Matt is easily the most punk rock game designer I’ve ever interviewed, and it’s no wonder because their professional life is rooted in collectivism, art, nerdery, social justice, and DIY punk rock. He is the Creative Director of Forever Stoked Creative, a studio they founded over a decade ago. Matt also owns a game shop/library in New Haven, Connecticut, called Elm City Games. They founded the New Haven Game Makers Guild, organize Fantasticon, and do consulting across the game industry as well as for corporate, NGO, and institutional clients like Netflix and Yale. In this episode, we discuss the world of indy games and have a fantastic time!
“Indy in music is … an ethos, an attitude; it’s a scene that you might be a part of … In games, indy is almost interchangeable with not successful … or not as successful as someone would like to be.”
There are an infinite number of games that designers can create and an infinite number of reasons someone might want to create a game. What Matt and I discuss here is the attitude of creating and building, following your passion for a design, and not just following a process or a trend. We follow up by talking about the luck, opportunities, and tenacity it takes to create a game, especially when there’s little financial reward.
“Who do you want to work with? Who do you want to have to be in meetings with regularly? Who do you think is going to be fun or enjoyable to interact with?”
As you’ll hear, the majority of this episode is philosophical and sociological in nature, and the conversation shifts from games to music, family, and travel.

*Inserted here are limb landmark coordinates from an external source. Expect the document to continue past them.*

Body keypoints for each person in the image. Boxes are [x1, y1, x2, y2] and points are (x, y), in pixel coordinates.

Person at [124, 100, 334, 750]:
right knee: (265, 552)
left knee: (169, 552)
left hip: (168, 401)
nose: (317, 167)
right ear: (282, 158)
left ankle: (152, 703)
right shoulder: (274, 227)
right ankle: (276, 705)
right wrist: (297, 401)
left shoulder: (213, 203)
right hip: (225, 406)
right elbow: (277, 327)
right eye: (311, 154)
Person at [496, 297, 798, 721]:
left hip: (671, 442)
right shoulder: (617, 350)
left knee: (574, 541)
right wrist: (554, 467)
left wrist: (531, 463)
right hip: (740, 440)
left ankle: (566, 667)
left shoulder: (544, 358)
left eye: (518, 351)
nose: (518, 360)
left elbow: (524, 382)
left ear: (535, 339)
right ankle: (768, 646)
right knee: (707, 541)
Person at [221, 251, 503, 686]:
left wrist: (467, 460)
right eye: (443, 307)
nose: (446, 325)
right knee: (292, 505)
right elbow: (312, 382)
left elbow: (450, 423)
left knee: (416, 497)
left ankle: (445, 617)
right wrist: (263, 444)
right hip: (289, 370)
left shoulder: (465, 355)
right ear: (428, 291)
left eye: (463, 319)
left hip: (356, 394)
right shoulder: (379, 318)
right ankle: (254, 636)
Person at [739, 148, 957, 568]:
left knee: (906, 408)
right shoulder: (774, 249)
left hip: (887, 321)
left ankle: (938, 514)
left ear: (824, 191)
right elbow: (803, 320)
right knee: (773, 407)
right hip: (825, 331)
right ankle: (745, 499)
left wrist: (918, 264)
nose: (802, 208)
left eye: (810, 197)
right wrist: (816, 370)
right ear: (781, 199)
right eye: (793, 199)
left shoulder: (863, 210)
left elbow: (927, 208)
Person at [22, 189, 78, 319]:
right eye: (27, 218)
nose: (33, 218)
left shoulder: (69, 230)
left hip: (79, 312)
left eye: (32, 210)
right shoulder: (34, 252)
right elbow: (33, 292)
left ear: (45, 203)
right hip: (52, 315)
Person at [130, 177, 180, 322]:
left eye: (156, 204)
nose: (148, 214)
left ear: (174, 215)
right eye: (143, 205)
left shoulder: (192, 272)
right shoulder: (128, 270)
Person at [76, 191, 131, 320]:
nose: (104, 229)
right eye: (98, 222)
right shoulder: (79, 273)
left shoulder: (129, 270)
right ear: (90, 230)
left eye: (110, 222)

We discuss working with different collaborators, bosses, and companies and how that applies to your overall enjoyment of life, in addition to working toward a career in games.

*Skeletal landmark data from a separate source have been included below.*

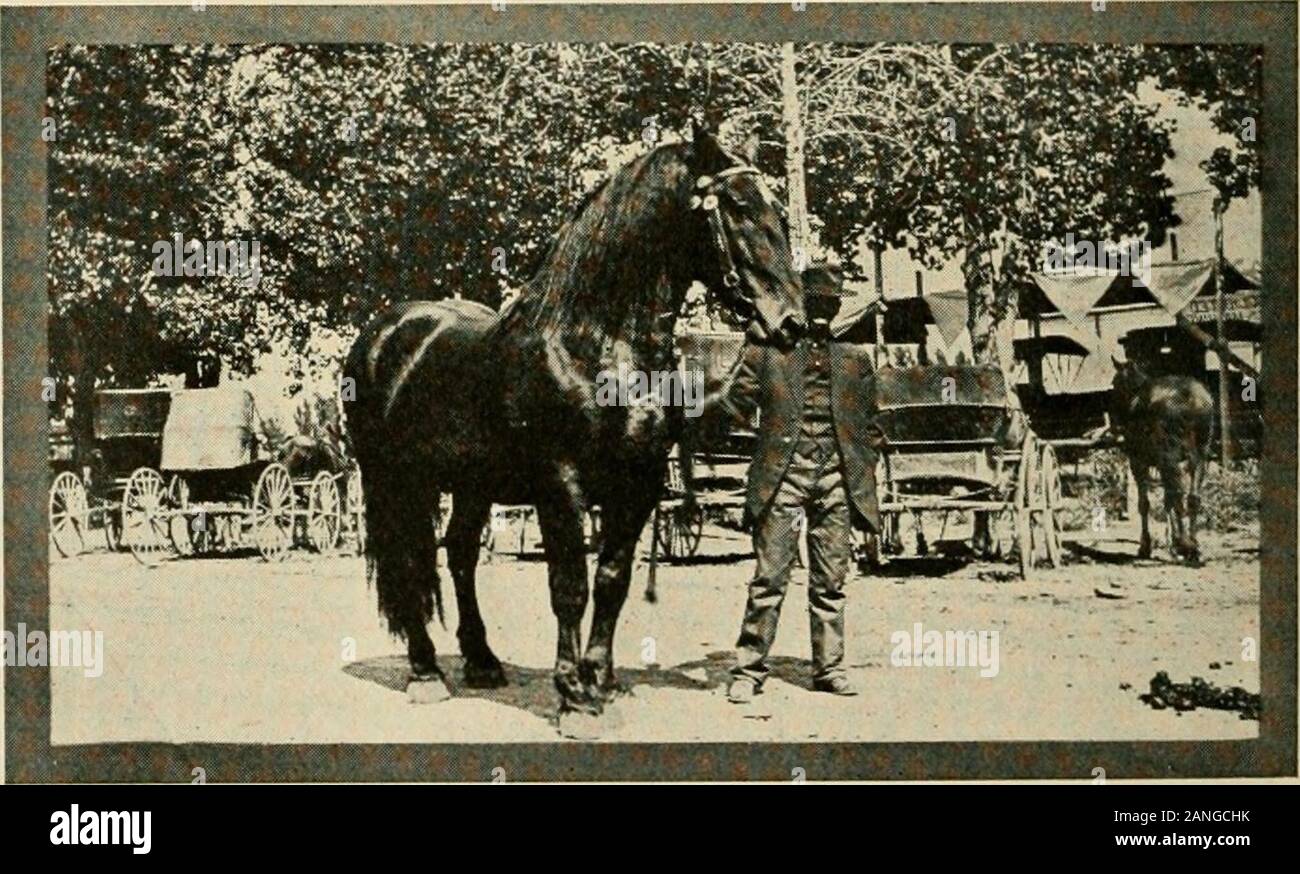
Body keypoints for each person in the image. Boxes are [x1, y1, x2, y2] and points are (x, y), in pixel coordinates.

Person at [708, 263, 885, 702]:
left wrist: (861, 466)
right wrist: (690, 415)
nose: (822, 313)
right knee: (769, 578)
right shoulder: (768, 353)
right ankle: (749, 670)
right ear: (800, 305)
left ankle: (829, 669)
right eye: (815, 304)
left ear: (839, 306)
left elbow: (871, 423)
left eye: (831, 304)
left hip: (837, 480)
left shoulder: (856, 360)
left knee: (831, 581)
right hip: (782, 477)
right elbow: (733, 403)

“I think the best designers are the most empathetic.”
Here we try to deconstruct the idea that game design is all about being the smartest person in the room. The most important principle of game design is the following: player experience matters more than anything else. The ability to understand the experience of the players is at the core of the process. Matt and I go into what cues we look for when people are play testing, along with how these experiences become important parts of marketing the game.